Kettering loomed in the background of his mind with hateful persistence; Kettering had looked at Christine as if—as if—— Jimmy roused himself with a sigh; it was a rotten world—a damned rotten world.
Upstairs Gladys was packing a suit-case for Christine, and talking about every conceivable subject under the sun except Jimmy.
Christine sat on the side of the bed, her hands folded in her lap. She took no interest in the proceedings, she hardly seemed to be listening to her friend’s chatter.
Suddenly she broke into a remark Gladys was making:
“You really think I am doing the right thing, Gladys?”
Gladys sat back on her heels and let a little silk frock she had been folding fall to the floor. She looked at the younger girl with affectionate anxiety.
“Yes, I do,” she said seriously. “Things would never have got any better as they were. It’s perfectly true, in my opinion, that if you don’t see a person for a long time you don’t care whether you ever see him again or not, and—and I should hate you and Jimmy to—to have a final separation, no matter what I’ve said, and no matter what a selfish pig he is.”
Christine smiled faintly.
“He can’t help not caring for me,” she said.
“No, but he can help having married you,” Gladys retorted energetically. “Don’t think I’m sympathising with him. I assure you I’m not. I hope he’ll get paid out no end for what he’s done, and the way he’s treated you. But—but all the same, I think you ought to go back to him.”
Christine flushed.
“I hate the thought of it,” she said with sudden passion. “I shall never forget those days in London.
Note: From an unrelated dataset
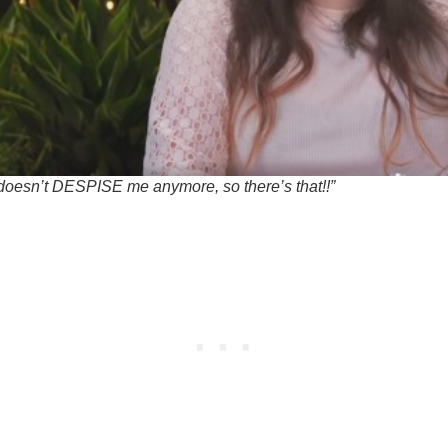
doesn’t DESPISE me anymore, so there’s that!!”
I tried to pretend that everything was all right when anybody was there, just so that the servants should not see, but they all did, I know, and they were sorry for me. Oh, I feel as if I could kill myself when I look back on it all. To think I let him know how much I cared, and all the time—all the time he wouldn’t have minded if he’d never seen me again. All the time he was longing for—for that other woman. I know it’s horrid to talk like that about her, but—but she’s dead, and—and——” she broke off with a shuddering little sigh.
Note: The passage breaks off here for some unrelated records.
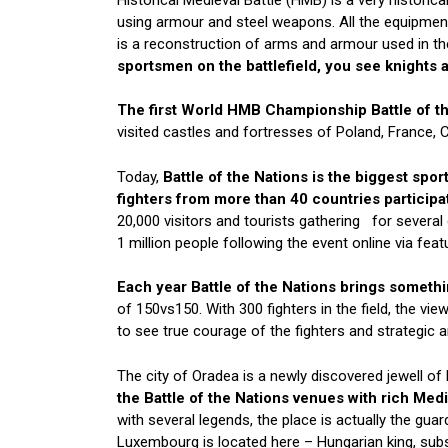
using armour and steel weapons. All the equipment
is a reconstruction of arms and armour used in th
sportsmen on the battlefield, you see knights a
The first World HMB Championship Battle of th
visited castles and fortresses of Poland, France, C
Today,
Battle of the Nations is the biggest spo
fighters from more than 40 countries participat
20,000 visitors and tourists gathering for several 
1 million people following the event online via fe
Each year Battle of the Nations brings somethin
of 150vs150. With 300 fighters in the field, the vie
to see true courage of the fighters and strategic
The city of Oradea is a newly discovered jewell o
the Battle of the Nations venues with rich Medi
with several legends, the place is actually the gua
Luxembourg is located here – Hungarian king, sub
“Things will come all right—you see,” said Gladys wisely. She picked up Christine’s frock and carefully folded it. “Give him a chance, Christine; I don’t hold a brief for him, but, my word! it would be rotten if the Great Horatio found out the truth and cut Jimmy off with a shilling, wouldn’t it? Of course, really it would serve him right, but one can’t very well tell him so.” She shut the lid of the case, and rose to her feet. “There, I think that’s all. It must be nearly dinner time.”
But Christine did not move.
“I wish you would come with us,” she said tremblingly. “Why can’t you come with us? I shouldn’t mind half so much if you were there.”